The fear of what people may think drives me to solitude.

-K-

Holidays, Winter, and Solitude

It’s Déjà vu…again

I started feeling a strong sense of déjà vu when I began tapping out the title of this post. After a quick look at some of my previous posts, I realized I started this month in much the same vein as I ended November of last year (and now I’m thinking of a William Faulkner quote about how the past is never really past). Before I lose the thread and wander off topic let’s get back to the title and purpose of this post (even if it’s an old topic).

“Chair and Snow”

I’ve written about the topics of being alone, loneliness, and solitary confinement at some length in previous posts. This time of year has me thinking about those topics and posts, and I want to send out a friendly message to remind ourselves that this is a difficult time for many of us. The holiday season is difficult enough but combine that with winter weather and all the long term problems associated with the pandemic and there is the possibility of a perfect storms of sorts. The holidays along with the weather and the pandemic can create a solitary confinement (actual and/or psychological) that can be a challenge for the strongest individuals. During this season lets keep an eye, ear, and heart open for each other and make certain that the pressures of this time of year don’t push those we care about too far.

-K-

Solitary Confinement to Cabin Fever

It’s a Short Trip

Here it is the last day of November and the Midwest has tickled us with temperatures that are just around freezing. Of course it may be sixty degrees this weekend, but another Midwestern winter will arrive soon enough. It’s not the cold weather that usually gets to me as much as it is the feelings of cabin fever, but this year will be a bit different.

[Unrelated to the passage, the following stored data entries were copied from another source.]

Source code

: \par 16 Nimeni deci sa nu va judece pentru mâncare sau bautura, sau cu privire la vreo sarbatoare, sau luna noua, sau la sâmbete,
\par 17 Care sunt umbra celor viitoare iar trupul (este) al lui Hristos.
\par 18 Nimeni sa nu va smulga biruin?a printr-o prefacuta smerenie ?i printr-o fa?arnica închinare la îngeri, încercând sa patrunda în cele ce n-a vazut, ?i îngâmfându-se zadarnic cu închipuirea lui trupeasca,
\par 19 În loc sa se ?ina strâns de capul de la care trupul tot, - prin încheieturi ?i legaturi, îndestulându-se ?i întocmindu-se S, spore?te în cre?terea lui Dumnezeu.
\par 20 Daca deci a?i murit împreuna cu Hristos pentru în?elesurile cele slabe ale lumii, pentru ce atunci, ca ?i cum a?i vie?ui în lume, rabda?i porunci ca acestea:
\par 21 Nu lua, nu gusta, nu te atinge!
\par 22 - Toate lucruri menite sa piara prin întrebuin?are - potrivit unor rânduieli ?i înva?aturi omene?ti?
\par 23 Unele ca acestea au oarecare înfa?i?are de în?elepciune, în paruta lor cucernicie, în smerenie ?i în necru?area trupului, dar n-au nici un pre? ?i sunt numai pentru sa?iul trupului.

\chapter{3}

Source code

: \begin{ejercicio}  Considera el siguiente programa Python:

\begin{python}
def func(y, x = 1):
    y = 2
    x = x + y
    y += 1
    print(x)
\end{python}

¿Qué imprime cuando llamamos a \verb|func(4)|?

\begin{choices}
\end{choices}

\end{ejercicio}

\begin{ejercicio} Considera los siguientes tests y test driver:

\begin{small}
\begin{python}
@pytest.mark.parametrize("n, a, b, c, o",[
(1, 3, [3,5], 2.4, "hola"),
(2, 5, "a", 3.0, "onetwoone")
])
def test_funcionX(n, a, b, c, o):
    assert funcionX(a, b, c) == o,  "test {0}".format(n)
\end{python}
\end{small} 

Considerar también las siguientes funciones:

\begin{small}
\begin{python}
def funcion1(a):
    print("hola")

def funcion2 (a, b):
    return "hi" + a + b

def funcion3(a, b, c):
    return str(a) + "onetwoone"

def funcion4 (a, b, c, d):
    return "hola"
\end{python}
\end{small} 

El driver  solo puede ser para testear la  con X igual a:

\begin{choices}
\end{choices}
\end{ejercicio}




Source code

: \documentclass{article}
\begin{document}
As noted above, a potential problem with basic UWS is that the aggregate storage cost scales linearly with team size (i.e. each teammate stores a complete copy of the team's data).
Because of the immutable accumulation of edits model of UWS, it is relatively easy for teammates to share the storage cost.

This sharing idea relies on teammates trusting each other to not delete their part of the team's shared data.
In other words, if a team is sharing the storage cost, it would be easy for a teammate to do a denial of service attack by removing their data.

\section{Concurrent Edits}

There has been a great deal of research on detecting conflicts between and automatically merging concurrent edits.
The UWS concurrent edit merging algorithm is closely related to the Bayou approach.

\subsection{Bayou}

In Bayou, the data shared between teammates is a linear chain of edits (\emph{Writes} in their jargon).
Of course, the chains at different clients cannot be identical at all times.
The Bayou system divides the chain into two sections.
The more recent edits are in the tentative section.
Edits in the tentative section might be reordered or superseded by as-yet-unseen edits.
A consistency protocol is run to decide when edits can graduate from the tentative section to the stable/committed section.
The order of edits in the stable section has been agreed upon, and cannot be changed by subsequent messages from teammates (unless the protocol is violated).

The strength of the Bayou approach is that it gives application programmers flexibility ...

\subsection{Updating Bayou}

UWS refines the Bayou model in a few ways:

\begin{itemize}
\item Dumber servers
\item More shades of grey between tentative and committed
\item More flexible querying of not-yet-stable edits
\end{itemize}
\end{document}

I’ve spent some time this month discussing the idea of solitary confinement and I’ve come away with a couple fresh perspectives. The first is that even though a person may feel the pressures of solitary confinement (the self-imposed solitary confinement of Covid 19 in particular) there are authors whose words offer solace and support. These authors can show us that we are not truly alone and their works of fiction and nonfiction can help us through these tough times. The second perspective is that being alone (whether it be physical, emotional, or both) can be the best thing for you at that moment in time if you have purpose.

With the arrival of snowy days and below zero nights will come the doldrums of cabin fever. Previous episodes of cabin fever were always difficult for me, but with several months of self-quarantines and lockdowns behind me what’s another month or two of sitting out a Midwest winter?

-K-

Authors on Solitary Confinement

Four Views of Solitary Confinement

  • “Incessant company is as bad as solitary confinement.” -Virginia Woolf-
  • “We’re all mad, the whole damned race. We’re trapped in illusions, delusions, confusions about the penetrability of partitions, we’re all mad and in solitary confinement.” -William Golding-
“Lonely Girl”
  • “In spite of language, in spite of intelligence and intuition and sympathy, one can never really communicate anything to anybody. The essential substance of every thought and feeling remains incommunicable, locked up in the impenetrable strong-room of the individual soul and body. Our life is a sentence of perpetual solitary confinement.” -Aldous Huxley-
  • “We are all sentenced to solitary confinement inside our own skins, for life.” -Tennessee Williams-

-K-

Four Line Blues Poems

“9”

I've been down, wrong, lonesome, and empty. 
Aching sleep won't go away. 
Found time don't bottle sorrow. 
Feet moan, floor coming apart.

-K-

Between Routine and Idleness

Covid and Feelings of Solitary Confinement

Another Monday is in the books, and although most Mondays are pretty unmemorable the Mondays of the past few months have been just plain forgettable. I decided to take a closer look at solitary confinement as a state of mind because of Covid (the lockdowns, quarantines, and such). That solitary state of mind was strong today which teetered between monotonous routine and forced idleness (like many previous Mondays).

My article “Chekhov on Solitary Confinement” argues that voluntary confinement is more difficult to endure than compulsory confinement. Most of us are doing our best to adhere to the various guidelines and requirements of Covid 19, but the nature of self-isolation, self-quarantine, and social distancing can be quite trying. If you are like me, you go to work every day, take care of family members, run errands, and so forth and so on. For most of us life has settled into a monotonous routine, and when we finish up with the daily routine there isn’t anything to do. With nothing to do the routine slowly moves to a forced idleness. It’s been a while since I’ve read the “Myth of Sisyphus” but I think the routine must be like rolling the boulder up the hill and the idleness must be the waiting for the boulder to stop rolling at the bottom of the hill (not much of a literary analysis there but I’m already well into my third rye whiskey).

So what’s the take away? I think one possible solution is in the previous paragraph. I recommended Chekhov’s “The Bet” in a previous post and after I’m finished here I think I’m going to reread the “Myth of Sisyphus.” Stories about individuals facing and surviving solitary confinement, physical and/or mental, can help us cope with our feelings of confinement, routine, and idleness. Any suggestions on what I should read after I finish the Myth of Sisyphus?

-K-

Which is worse: to live a life of solitary confinement or to be surrounded by liars and cheats?